After a decade of service in northwest Portland, 21st Avenue Bicycles is closing


Sign on the door of 21st Avenue Bicycles.
(Photo: Park Chambers)

Portland’s ever-changing bike retail landscape is taking another turn.

21st Avenue Bicycles, a fixture in northwest Portland since it opened in 2007, will close for good on May 12th. This storefront was previously Northwest Bicycles, which had been in operation since 1975.

Owner Park Chambers says he’s selling the building that houses the 2,000 square-foot shop and he’s decided the time has come to move on. Chambers, 48, told me in a phone call today that he suffered a stroke back in November. “Being paralyzed for a week” gave him time to reflect and he’s decided to simplify his life and focus on the two other bike shops he owns: Both of which cater to his main passion of mountain biking.

Chambers bought Fat Tire Farm, a shop on NW Thurman that specializes in mountain biking, in 1997. In June 2014 he opened Hood River Bicycles. He opened a suspension-tuning specialty shop called Traction Works in Portland in March 2016 and he moved that into the back of Fat Tire Farm last June.

So he’s gone from one shop to four, and with the closure of 21st Avenue he’s back down to two.

“I would have loved to see it stay a bike shop; but financially it just didn’t make a lot of sense.”
— Park Chambers, 21st Avenue Bicycles owner

“I just came to the conclusion,” Chambers shared today, “That I just don’t have the bandwidth anymore and that what I love doing is mountain biking.”

A 21st Avenue employee inquired about re-opening a shop in the same building, but with skyrocketing rents in northwest these days — coupled with the anemic state of the bicycle business — Chambers says it doesn’t pencil out. “I would have loved to see it stay a bike shop; but financially it just didn’t make a lot of sense.” As he lamented over how Portland has changed for the worse in the past 20 years, Chambers says he’s sad to close 21st Avenue. “It’s definitely bittersweet.”

Primarily a service shop that catered to everyday utility riders, 21st Avenue Bicycles had also made a name for itself in the bikepacking and gravel riding markets.
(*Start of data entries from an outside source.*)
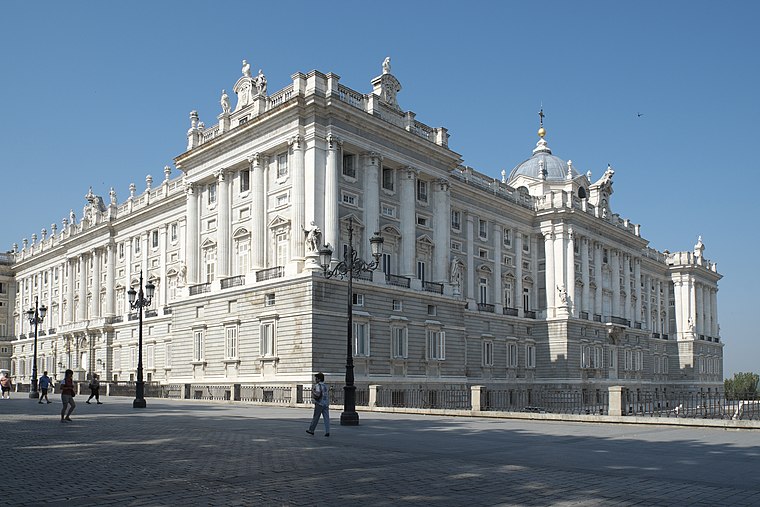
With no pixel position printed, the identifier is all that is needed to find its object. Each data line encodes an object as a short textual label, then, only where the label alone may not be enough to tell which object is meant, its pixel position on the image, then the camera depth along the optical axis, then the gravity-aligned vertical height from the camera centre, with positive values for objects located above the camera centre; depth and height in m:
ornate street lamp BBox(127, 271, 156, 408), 33.59 -2.00
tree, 104.31 -8.89
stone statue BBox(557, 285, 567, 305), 66.25 +2.46
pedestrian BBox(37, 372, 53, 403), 38.17 -3.03
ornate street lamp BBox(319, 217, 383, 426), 23.78 -1.35
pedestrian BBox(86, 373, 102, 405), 37.75 -3.23
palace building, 43.81 +4.87
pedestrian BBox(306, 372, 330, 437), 19.66 -2.15
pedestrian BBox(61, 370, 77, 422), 23.77 -2.22
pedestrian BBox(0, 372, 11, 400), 47.78 -3.93
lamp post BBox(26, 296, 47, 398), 46.63 +0.27
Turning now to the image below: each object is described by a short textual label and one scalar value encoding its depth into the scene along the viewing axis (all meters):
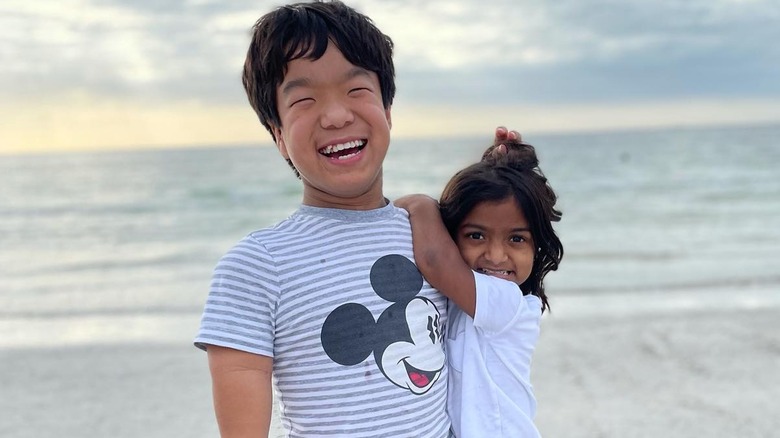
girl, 1.82
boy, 1.53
I worked with the shop to build a custom Salsa Vaya that I used to tackle the Oregon Outback and it was the unofficial clubhouse for the Our Mother the Mountain/Unpaved riding groups.

The closest remaining shop is Western Bikeworks at NW 17th and Lovejoy.

And while this is, sadly, the fourth shop we know of that has closed since last winter, there are still new shops opening. Portland Bicycle Emporium opened last month on the corner of SE Division and 48th.